Atas keberhasilan Jombang yang bisa swasembada beras dan membantu ketersediaan beras untuk Bulog Jawa Timur, khususnya dalam menyumbang kebutuhan ketersediaan pangan nasional, Menteri Amran tak lupa melontarkan pujian kepada Kasad Jenderal TNI Mulyono. Peran TNI  yang memberdayakan personil Babinsa untuk melakukan pembinaan, menanam dan mengolah hasil panen di Jombang telah menampakkan hasil.

Ucapan terimakasih juga dilontarkan kepada Bupati Jombang Nyono Suharli dan masyarakat yang ikut mendukung keberhasilan tersebut.

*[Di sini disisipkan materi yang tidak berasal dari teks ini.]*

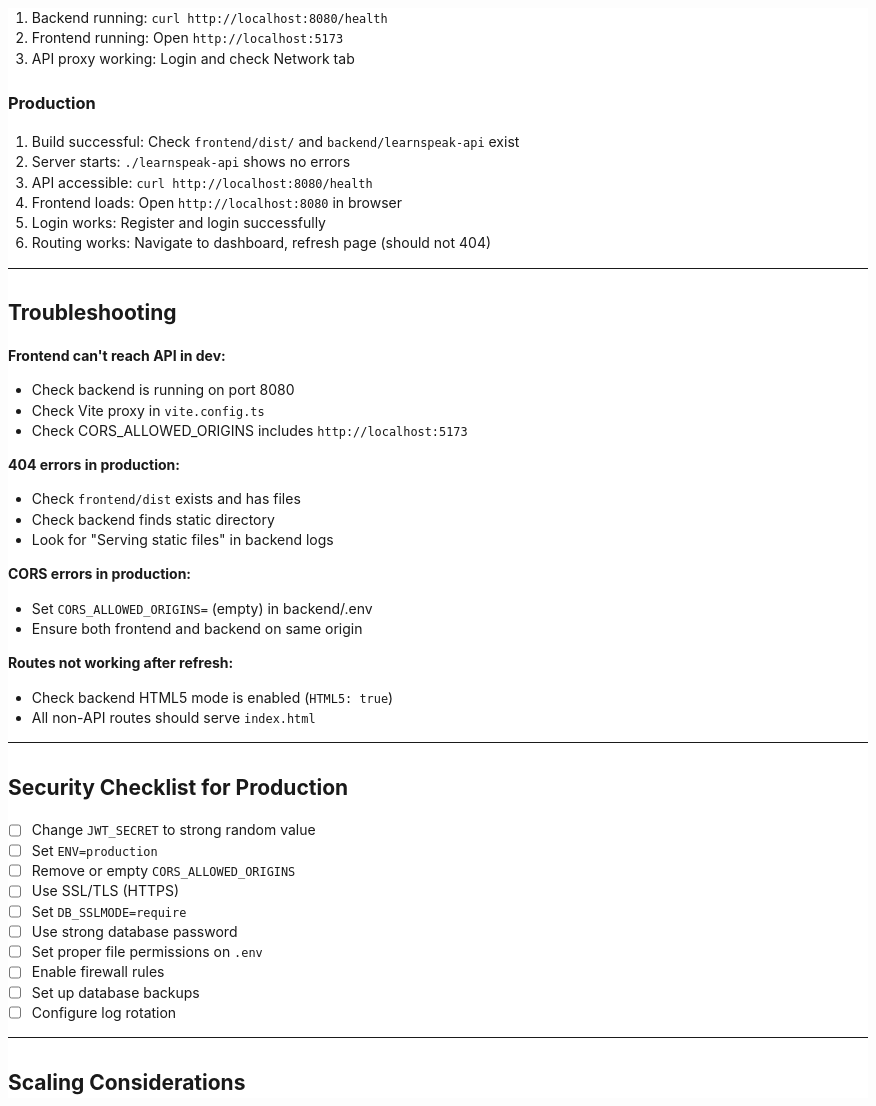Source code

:1. Backend running: `curl http://localhost:8080/health`
2. Frontend running: Open `http://localhost:5173`
3. API proxy working: Login and check Network tab

### Production

1. Build successful: Check `frontend/dist/` and `backend/learnspeak-api` exist
2. Server starts: `./learnspeak-api` shows no errors
3. API accessible: `curl http://localhost:8080/health`
4. Frontend loads: Open `http://localhost:8080` in browser
5. Login works: Register and login successfully
6. Routing works: Navigate to dashboard, refresh page (should not 404)

---

## Troubleshooting

**Frontend can't reach API in dev:**
- Check backend is running on port 8080
- Check Vite proxy in `vite.config.ts`
- Check CORS_ALLOWED_ORIGINS includes `http://localhost:5173`

**404 errors in production:**
- Check `frontend/dist` exists and has files
- Check backend finds static directory
- Look for "Serving static files" in backend logs

**CORS errors in production:**
- Set `CORS_ALLOWED_ORIGINS=` (empty) in backend/.env
- Ensure both frontend and backend on same origin

**Routes not working after refresh:**
- Check backend HTML5 mode is enabled (`HTML5: true`)
- All non-API routes should serve `index.html`

---

## Security Checklist for Production

- [ ] Change `JWT_SECRET` to strong random value
- [ ] Set `ENV=production`
- [ ] Remove or empty `CORS_ALLOWED_ORIGINS`
- [ ] Use SSL/TLS (HTTPS)
- [ ] Set `DB_SSLMODE=require`
- [ ] Use strong database password
- [ ] Set proper file permissions on `.env`
- [ ] Enable firewall rules
- [ ] Set up database backups
- [ ] Configure log rotation

---

## Scaling Considerations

“Tak lupa saya mengucapkan terimakasih dan apresiasi luar biasa kepada Kasat TNI dan jajarannya, Bupati Jombang dan semua yang memberikan dukungan keberhasilan ini. Ini teknologi luar biasa yang teknologinya bekerja mulai hulu sampai ke hilir,” ujar menteri.

Program SP3T ini terbukti juga dapat menekan biaya produksi secara signifikan. “Cara ini bisa menekan biaya produksi sampai 50 persen, bisa menghemat biaya olah 2,5 juta per satu hektar dan meningkatkan harga kwalitas karena pecahan beras berkurang, meningkatkan harga jual dan pendapatan petani. Artinya ini akan meningkatkan pendapatan petani dan menekan harga di konsumen. Artinya kita bisa menekan inflasi dan kemiskinan di pedesaan,” kata Menteri.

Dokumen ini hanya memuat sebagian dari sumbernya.